* **Directions**
(a) Extract the passage of the tube-punching patent text starting with "BACKGROUND OF THE" and going on through "Pat. No. 3,815,399.", copying it word for word.
(b) Extend the tube-punching patent text by writing what comes next after its last sentence.

* **Excerpt to read**
▬▬▬▬▬▬
Device for punching holes in tubing

Abstract

A punching apparatus, particularly a device for longitudinally advancing, while punching, a series of longitudinally aligned ports in cylindrical tubing of the type used in gas burners. The apparatus is distinguished by its employment of a single drive system for advancing and punching, together with adjustments for varying the height of the tubing, the depth of the punched port, and the longitudinal spacing between ports.

Description

BACKGROUND OF THE INVENTION

1. Field of the Invention

Gas burner systems, particularly means for punching holes in cylindrical tubing of the type used in gas burners.

2. Description of the Prior Art

PLOST U.S. Pat. No. 1,054,143, PEARNE U.S. Pat. No. 1,305,972, SMITH U.S. Pat. No. 2,296,483, REID U.S. Pat. No. 3,094,158, MUNSCHAUER U.S. Pat. No. 3,099,180, KIDD U.S. Pat. No. 3,231,099, SERAVIN U.S. Pat. No. 3,266,356, BRANSON U.S. Pat. No. 3,540,258, BROWN U.S. Pat. No. 3,678,718, DAVIS U.S. Pat. No. 3,738,209, FOULKS U.S. Pat. No. 3,815,399.

SUMMARY OF THE INVENTION

A porting apparatus for punching holes in gas burner tubing and the like, including a stationary punch arbor having a reciprocally actuated vertical punch and tube engaging collar, a tube arbor longitudinally reciprocable with respect to said punch arbor, so as to engage an end of a tubing being punched and a chain drive means linked to said punch such that the chain drive is advanced a single increment, as the punch arbor is pressed or punched vertically downwardly.

BRIEF DESCRIPTION OF THE DRAWINGS

FIG. 1 is a side elevational view, partially in fragmentary section, showing a vertical punch reciprocally actuated at one end, and a tube arbor longitudinally movably positioned with respect to the punch arbor.
▬▬▬▬▬▬
* **Extracted data**

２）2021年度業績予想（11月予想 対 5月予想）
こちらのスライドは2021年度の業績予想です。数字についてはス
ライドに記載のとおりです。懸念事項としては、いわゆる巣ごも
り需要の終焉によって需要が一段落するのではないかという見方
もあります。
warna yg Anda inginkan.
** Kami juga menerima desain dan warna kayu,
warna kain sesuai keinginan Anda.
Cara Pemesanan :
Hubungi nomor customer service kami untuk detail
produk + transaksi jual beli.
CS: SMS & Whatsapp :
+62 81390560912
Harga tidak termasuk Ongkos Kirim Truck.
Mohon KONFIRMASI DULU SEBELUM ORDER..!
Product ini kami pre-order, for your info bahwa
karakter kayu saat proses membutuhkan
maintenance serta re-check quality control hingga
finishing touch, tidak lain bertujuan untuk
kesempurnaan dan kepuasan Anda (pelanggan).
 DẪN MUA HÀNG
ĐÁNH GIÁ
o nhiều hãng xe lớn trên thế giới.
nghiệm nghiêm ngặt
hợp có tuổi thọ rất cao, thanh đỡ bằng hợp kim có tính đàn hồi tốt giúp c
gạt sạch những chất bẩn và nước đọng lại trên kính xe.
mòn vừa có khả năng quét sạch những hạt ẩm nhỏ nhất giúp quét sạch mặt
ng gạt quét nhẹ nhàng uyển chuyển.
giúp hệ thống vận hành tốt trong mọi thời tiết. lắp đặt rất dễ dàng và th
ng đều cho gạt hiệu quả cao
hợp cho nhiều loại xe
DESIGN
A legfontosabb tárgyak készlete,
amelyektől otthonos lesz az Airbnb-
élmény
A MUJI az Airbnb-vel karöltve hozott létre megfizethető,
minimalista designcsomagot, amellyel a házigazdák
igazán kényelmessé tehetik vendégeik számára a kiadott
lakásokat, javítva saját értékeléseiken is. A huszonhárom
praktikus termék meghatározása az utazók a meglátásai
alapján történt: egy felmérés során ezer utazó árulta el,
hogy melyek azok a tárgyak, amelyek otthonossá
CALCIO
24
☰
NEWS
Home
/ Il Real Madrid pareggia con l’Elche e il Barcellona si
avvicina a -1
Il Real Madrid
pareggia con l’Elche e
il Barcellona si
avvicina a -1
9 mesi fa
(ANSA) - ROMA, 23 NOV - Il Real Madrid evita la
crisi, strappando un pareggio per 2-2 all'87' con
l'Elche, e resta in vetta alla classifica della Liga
▬▬▬▬▬▬
* **Results for the exercise**
(a)
BACKGROUND OF THE INVENTION

1. Field of the Invention

Gas burner systems, particularly means for punching holes in cylindrical tubing of the type used in gas burners.

2. Description of the Prior Art

PLOST U.S. Pat. No. 1,054,143, PEARNE U.S. Pat. No. 1,305,972, SMITH U.S. Pat. No. 2,296,483, REID U.S. Pat. No. 3,094,158, MUNSCHAUER U.S. Pat. No. 3,099,180, KIDD U.S. Pat. No. 3,231,099, SERAVIN U.S. Pat. No. 3,266,356, BRANSON U.S. Pat. No. 3,540,258, BROWN U.S. Pat. No. 3,678,718, DAVIS U.S. Pat. No. 3,738,209, FOULKS U.S. Pat. No. 3,815,399.

(b)
FIG. 2 is an end elevation of the punch arbor, showing the vertical punch reciprocally positioned with respect to the tube collar.

FIG. 3 is a side elevation of the linkage between the press ram crank shaft and the drive sprocket for advancing the drive chain.

FIG. 4 is a fragementary elevation, partially in section, showing the cam and set screw vertical adjusting means for the tube engaging collar.

FIG. 5 is an enlarged, fragmentary perspective, showing the side-by-side array of four punches and respective tube engaging collars in the punch arbor.

FIG. 6 is a fragmentary side elevation, showing support of one end of the punch arbor support rod 38 within the punch arbor.

FIG. 7 is a fragmentary side elevation, along the lines of FIG. 3, and showing the air cylinder depressing contact area 5, so as to urge brake arm 39 against brake hub 40.

FIG. 8 is a fragmentary elevation, along the lines of FIGS. 3 and 7, illustrating the air cylinder raising brake arm 7, so as to disengage brake arm 39.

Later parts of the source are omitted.